Dans la plupart des cas, dans les municipalités où l'assemblée des citoyens (vote de tous les citoyens) est essentiellement formelle. C'est parce que les demandes de naturalisation ne se présentent aux citoyens qu'après avoir traversé les filtres des autorités municipales. Mais dans le cas de Kosovar de 19 ans ne [...]
Dans la plupart des cas, dans les municipalités où l'assemblée des citoyens (vote de tous les citoyens) est essentiellement formelle.
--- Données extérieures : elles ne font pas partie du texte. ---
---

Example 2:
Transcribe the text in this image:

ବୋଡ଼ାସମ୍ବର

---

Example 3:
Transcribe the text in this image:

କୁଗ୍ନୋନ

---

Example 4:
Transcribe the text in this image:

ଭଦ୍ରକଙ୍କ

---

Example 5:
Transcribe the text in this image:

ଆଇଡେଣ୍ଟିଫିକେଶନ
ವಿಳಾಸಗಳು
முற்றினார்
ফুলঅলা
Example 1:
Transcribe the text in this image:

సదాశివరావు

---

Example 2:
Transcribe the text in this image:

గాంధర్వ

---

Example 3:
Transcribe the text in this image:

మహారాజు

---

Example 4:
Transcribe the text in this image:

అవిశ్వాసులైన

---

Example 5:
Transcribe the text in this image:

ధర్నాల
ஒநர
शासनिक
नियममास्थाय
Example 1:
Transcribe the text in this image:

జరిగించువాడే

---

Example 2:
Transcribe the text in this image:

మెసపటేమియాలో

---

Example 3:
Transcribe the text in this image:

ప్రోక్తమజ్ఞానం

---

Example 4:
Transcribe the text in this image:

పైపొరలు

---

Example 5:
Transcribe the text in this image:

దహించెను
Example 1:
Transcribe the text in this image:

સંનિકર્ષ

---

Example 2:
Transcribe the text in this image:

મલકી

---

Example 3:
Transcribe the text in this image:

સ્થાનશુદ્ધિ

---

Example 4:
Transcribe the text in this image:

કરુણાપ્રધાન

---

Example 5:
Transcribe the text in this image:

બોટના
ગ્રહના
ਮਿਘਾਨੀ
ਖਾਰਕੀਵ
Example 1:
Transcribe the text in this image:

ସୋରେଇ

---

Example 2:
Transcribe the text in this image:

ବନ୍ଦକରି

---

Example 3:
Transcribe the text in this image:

C'est parce que les demandes de naturalisation ne se présentent aux citoyens qu'après avoir traversé les filtres des autorités municipales.
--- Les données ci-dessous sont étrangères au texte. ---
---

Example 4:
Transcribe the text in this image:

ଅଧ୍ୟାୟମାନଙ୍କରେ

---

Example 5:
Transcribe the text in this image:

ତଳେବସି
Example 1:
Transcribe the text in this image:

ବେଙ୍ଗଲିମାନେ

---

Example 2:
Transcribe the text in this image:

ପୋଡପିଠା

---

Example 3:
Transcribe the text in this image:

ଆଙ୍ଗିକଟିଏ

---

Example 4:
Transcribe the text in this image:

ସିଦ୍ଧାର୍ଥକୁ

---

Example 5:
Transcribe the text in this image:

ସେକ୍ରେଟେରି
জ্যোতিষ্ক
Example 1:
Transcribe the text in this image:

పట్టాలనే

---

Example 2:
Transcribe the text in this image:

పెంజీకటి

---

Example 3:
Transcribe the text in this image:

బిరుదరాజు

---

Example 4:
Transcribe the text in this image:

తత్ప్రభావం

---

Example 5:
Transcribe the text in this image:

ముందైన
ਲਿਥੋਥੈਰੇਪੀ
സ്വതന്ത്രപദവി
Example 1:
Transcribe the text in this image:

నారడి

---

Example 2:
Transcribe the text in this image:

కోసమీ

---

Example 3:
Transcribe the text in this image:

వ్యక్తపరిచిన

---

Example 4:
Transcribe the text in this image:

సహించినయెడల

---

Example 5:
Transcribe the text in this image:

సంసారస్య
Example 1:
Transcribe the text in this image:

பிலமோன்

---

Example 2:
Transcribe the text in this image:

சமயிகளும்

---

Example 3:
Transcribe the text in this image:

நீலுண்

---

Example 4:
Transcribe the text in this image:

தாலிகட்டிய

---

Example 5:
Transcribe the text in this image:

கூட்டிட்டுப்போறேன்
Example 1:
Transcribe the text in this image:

Mais dans le cas de Kosovar, 19 ans, il n'y a pas eu une telle approbation, écrit Zaofingertagblat.ch. Le groupe politique “Pro Offringen” a recommandé que l'Assemblée des citoyens rejette l'exigence de mention, qui est maintenant en vigueur jeudi (pour la deuxième fois maintenant) de cette semaine.
Le 8 septembre 2016, la même assemblée avait rejeté la demande par une majorité écrasante, seulement en se fondant sur des reproches inexpliqués par un électeur, albinfo.ch émissions. Par la suite, le Kosovo a exercé le droit de porter plainte au niveau cantonal. Il a reçu des réponses positives, de sorte que l'Assemblée a été contrainte de déposer à nouveau sa demande.
L'exécutif de la municipalité, énumérant les arguments en faveur du Kosovo, écrit qu'il a été très convaincant sur le test. Sur les 95 questions qu'il a posées, il a donné 93 réponses correctes. La jeune fille de 19 ans a également une bonne réputation, une grande préparation à l'intégration et aucune préséance criminelle. Un porte-parole de la municipalité a dit au journal que la <x0vediction (de l'Assemblée) a été arbitraire, transmet albinfo.ch. Les accusations objectivement inintelligibles ne reposaient sur aucun argument. De cette façon, le plaignant n'avait pas le moyen de se défendre contre les accusations papales”.
Par contre, “Pro Offringen” met en garde contre l'absence d'examen des accusations dans la municipalité. Ni la requérante ni le critique n'ont été entendus par la Commission de naturalisation. Ce n'est qu'après l'apurement des charges, que l'Assemblée des citoyens doit présenter la motion en question, envoie albinfo.ch. C'est pour ça qu'elle doit être contrariée.